An unwelcome revision
For Q4 results, Rio Tinto guided for FY20 shipments of between 330 million tonnes and 343 million tonnes. A trading update on 18 February revealed that the company has since revised these figures due to impact from Tropical Cyclone Damien, which caused extensive damage across the company’s network of mines in Australia’s Pilbara region.
For this reason, Rio Tinto reduced FY20 shipment guidance to between 324 million and 334 million tonnes. Overall, the revision could dampen investors view on the stock, even if full-year figures are solid.
What’s putting pressure on the share price?
At the start of February, it was revealed that Brazil’s iron ore exports slid amid concerns over the coronavirus. For the first five days of February, iron ore exports averaged 1.27 million tonnes per day, down from 1.4 million tonnes per day a year ago, according to Reuters.
China is one of the largest buyers of Brazilian iron ore, and Chinese business makes up for nearly 50% of Rio Tinto’s total revenue, as per its interim report. This suggests investors are keen to see how the continued coronavirus impact will play out for the share price throughout 2020.
|PE ratio (TTM)||4.98|
|Quarterly Revenue Growth (YoY)||4.10%|
Rio Tinto share price vitals, Yahoo Finance, 25 February 2020
The current consensus among three investment analysts polled by CNN Business is to buy Rio Tinto’s share price. This rating has held since December, according to the platform.

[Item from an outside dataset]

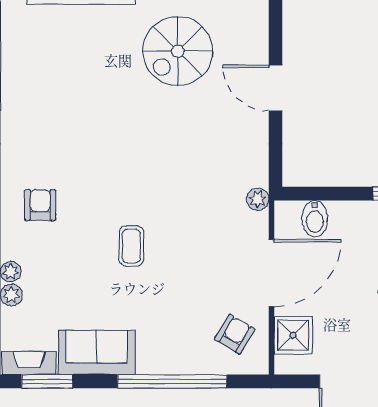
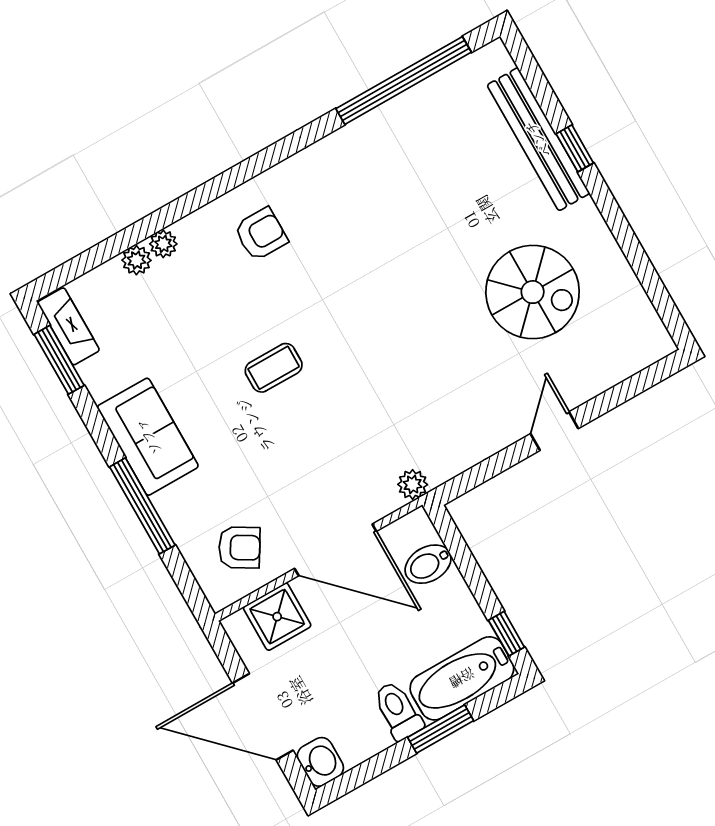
spiral stairs: (178, 51) -> (533, 292), turned 180
door: (276, 88) -> (554, 431), width x0.73
sofa: (97, 353) -> (148, 437), moved
window: (172, 381) -> (142, 506), width x0.68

Many analysts have reissued alternative share price ratings in recent days, however. UBS Group reissued a neutral rating on the stock on 20 January, offering a price target of $55.91, while Deutsche Bank reissued a hold rating and set a $58.54 price target. On 18 February, Zacks downgraded the share price from a hold to a sell.
Elsewhere, Jeffries Financial Group dropped FY2020 earnings per share estimates for Rio Tinto in a research report issued to clients and investors on 17 February.
Despite this, some factors suggest that the share price in undervalued. With a P/E ratio of 10.58, Rio Tinto compares favourably with the market at large, as S&P 500 levels come in at 20.84, according to Zacks Investment Research.
The stock’s PE also looks well priced against the Zacks Basic Materials sector’s trailing twelve months PE Ratio, which stands at 16.51. This indicates the stock is relatively undervalued, according to the firm.